== RECORDED DATA

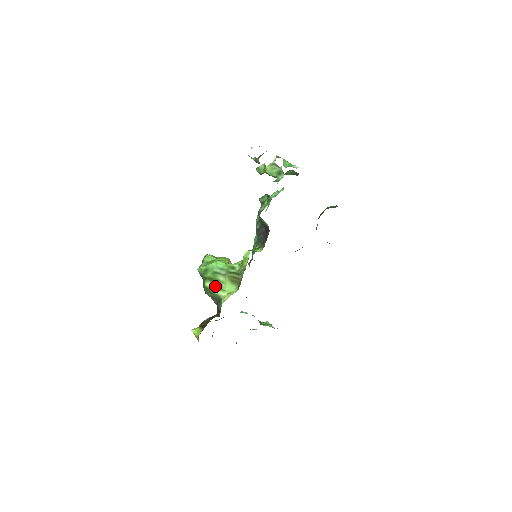
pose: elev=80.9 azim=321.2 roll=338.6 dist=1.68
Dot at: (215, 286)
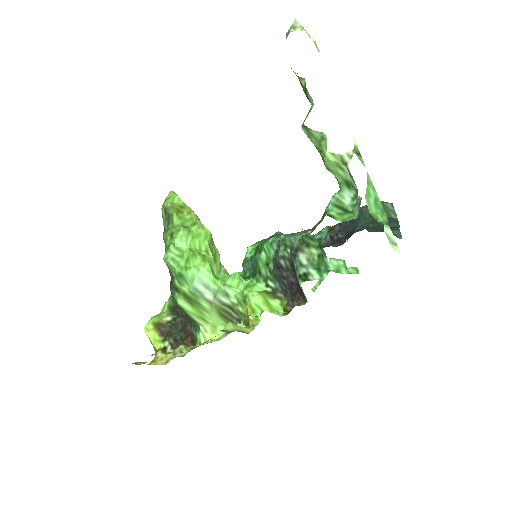
Dot at: (193, 310)
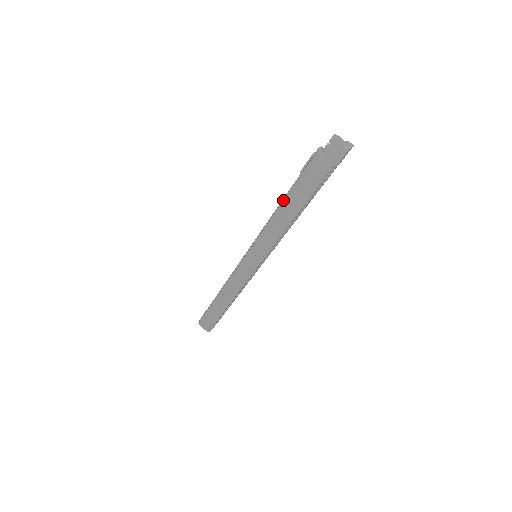
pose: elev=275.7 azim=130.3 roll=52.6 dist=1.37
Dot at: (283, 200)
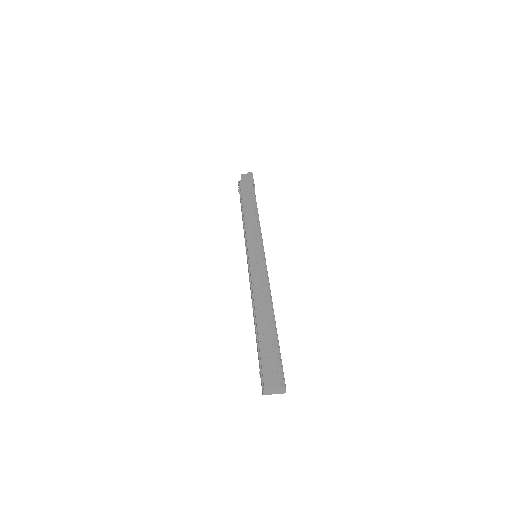
Dot at: (242, 207)
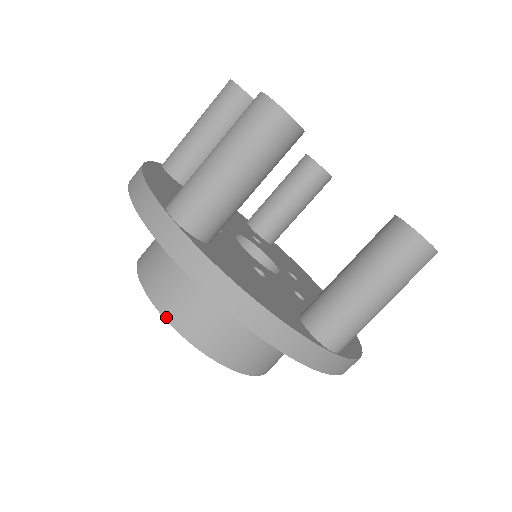
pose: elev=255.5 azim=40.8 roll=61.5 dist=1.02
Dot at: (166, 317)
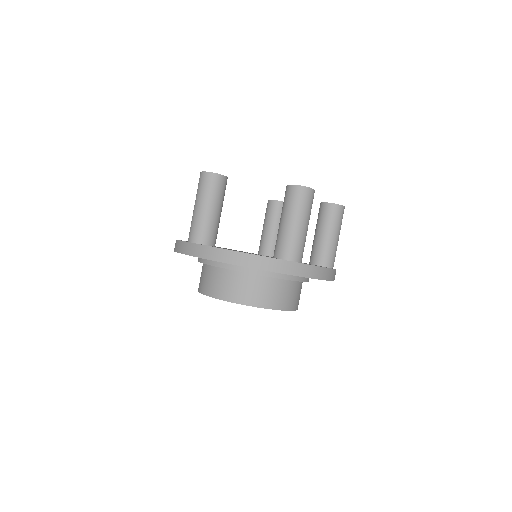
Dot at: (216, 297)
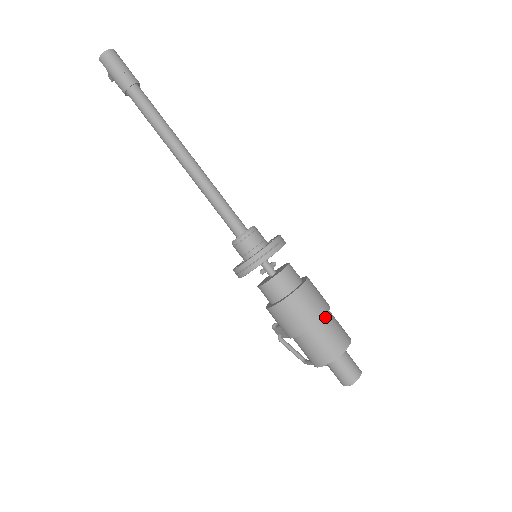
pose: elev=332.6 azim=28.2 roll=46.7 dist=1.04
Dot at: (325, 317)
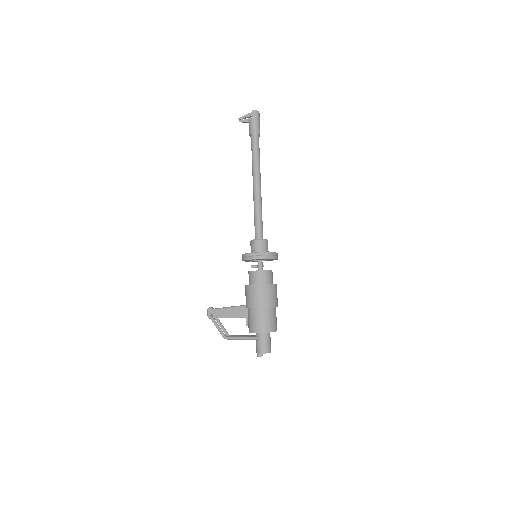
Dot at: occluded
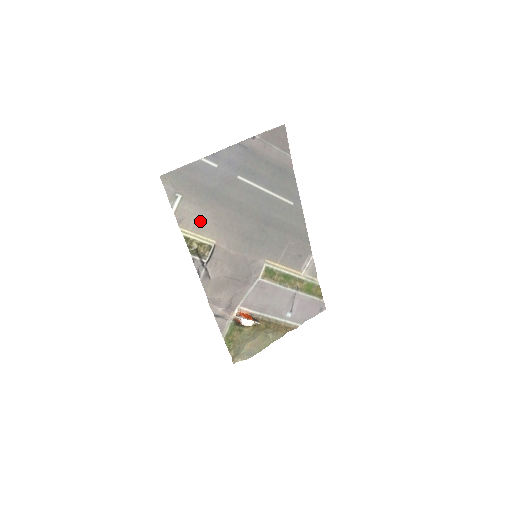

====

WHAT YOU WILL DO: Copy every line of the material above verbatim, leaving the pictures out.

FINAL ANSWER:
pose: elev=80.9 azim=321.2 roll=338.6 dist=1.68
Dot at: (215, 286)
Dot at: (193, 310)
pose: elev=275.7 azim=130.3 roll=52.6 dist=1.37
Dot at: (283, 200)
Dot at: (242, 207)
pose: elev=255.5 azim=40.8 roll=61.5 dist=1.02
Dot at: (166, 317)
Dot at: (216, 297)
pose: elev=332.6 azim=28.2 roll=46.7 dist=1.04
Dot at: (325, 317)
Dot at: occluded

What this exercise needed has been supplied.